PROTAGENE CGT GMBH

Their core work

Protagene CGT GmbH (formerly Genewerk GmbH) is a Heidelberg-based biotech SME specializing in cell and gene therapy (CGT) product development. Their work centers on designing and advancing genetic medicines for rare primary immunodeficiencies — in particular, Severe Combined Immunodeficiency (SCID), a life-threatening condition where patients are born without a functional immune system. In EU projects they contribute therapeutic development expertise, including stem-cell-based gene correction approaches, alongside academic and clinical partners. The company name change from Genewerk to Protagene CGT signals a deliberate commercial repositioning toward the cell and gene therapy industry.

What they specialise in

How they've shifted over time

The organisation's H2020 track begins with SCIDNET (2016–2019), a broad consortium developing genetic medicines for multiple SCID subtypes, where gene therapy was the implied technology but not yet the headline keyword. By RECOMB (2018–2024), the focus had sharpened to a specific disease mechanism — recombination deficiency — and the approach is explicitly named as stem-cell based gene therapy, reflecting maturation from concept to platform. The trajectory is one of progressive specialisation: broader disease category first, then deeper mechanistic and technological commitment, consistent with an SME advancing a proprietary or partnered CGT platform toward clinical validation.

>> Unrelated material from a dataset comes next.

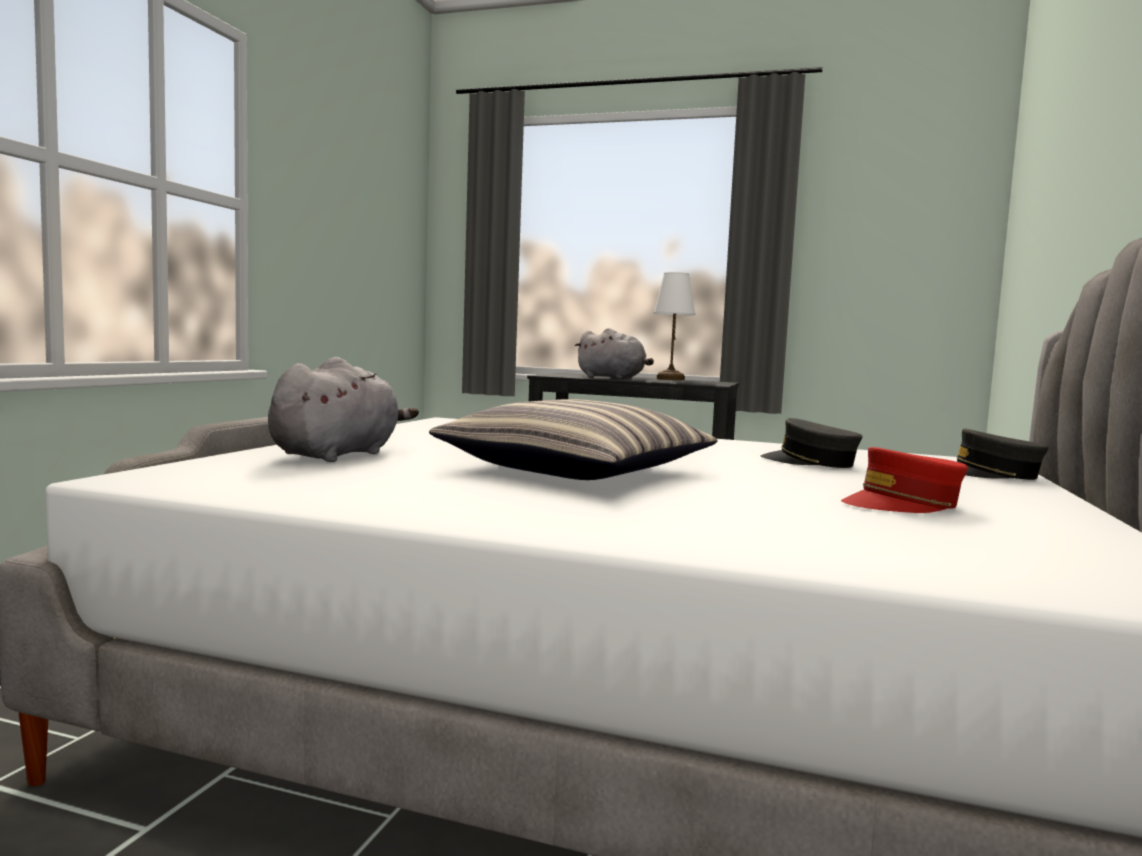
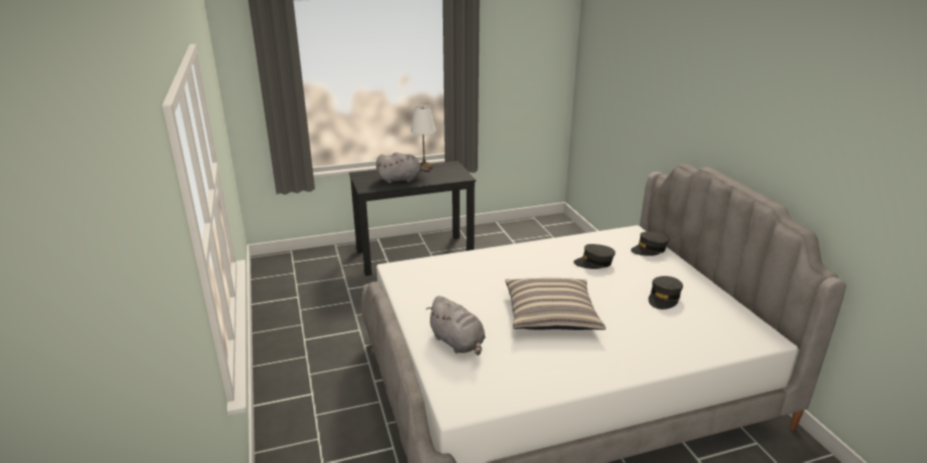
camera: 35 degrees left, 20 degrees up
(339, 454) = (458, 343): grey plush toy -> grey plush toy turned 150 degrees clockwise
(902, 504) = (664, 298): red cap -> grey cap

They are moving from broad rare-disease gene therapy research toward a defined stem-cell-based CGT platform, suggesting that future collaborations will likely focus on clinical translation, manufacturing scale-up, or regulatory development of SCID gene therapies.

How they like to work

Protagene CGT has participated exclusively as a consortium partner — never as project coordinator — across both projects, which is typical for a small specialist SME that brings proprietary technology or niche expertise rather than administrative leadership. Despite only two projects, they have accumulated 21 unique partners across 10 countries, an unusually broad network that suggests they are embedded in a well-connected rare disease and CGT research community. This profile fits an organisation that works as a focused technical contributor within larger academic-clinical-industry consortia rather than one that drives project strategy.

With 21 consortium partners across 10 countries from just two projects, Protagene CGT is connected to a wide European network concentrated in health research and CGT — typical of pan-European rare disease consortia that draw on immunology centres, gene therapy labs, and clinical sites across multiple member states. No single geographic cluster dominates, reflecting the multinational structure of EU rare disease programmes.

What sets them apart

Protagene CGT occupies a rare niche: a private SME — not an academic spinout or CRO — with a track record specifically in gene therapy for SCID, one of the most technically demanding targets in rare disease medicine. Located in Heidelberg, one of Europe's densest biomedical clusters (DKFZ, EMBL, Heidelberg University Hospital), they likely benefit from proximity to world-class immunology and gene therapy infrastructure. For a consortium building a gene or cell therapy programme targeting primary immunodeficiencies, they represent a commercially minded specialist who can bridge research and product development.

Highlights from their portfolio

• RECOMB
  A six-year project (2018–2024) that represents their most recent and longest EU engagement, focused on a specific SCID subtype using stem-cell gene therapy — the closest to a clinical translation programme in their portfolio.
• SCIDNET
  Their first EU project and the largest by EC funding (EUR 699,750), establishing their position in a pan-European SCID genetics network and providing the foundation for subsequent deeper specialisation.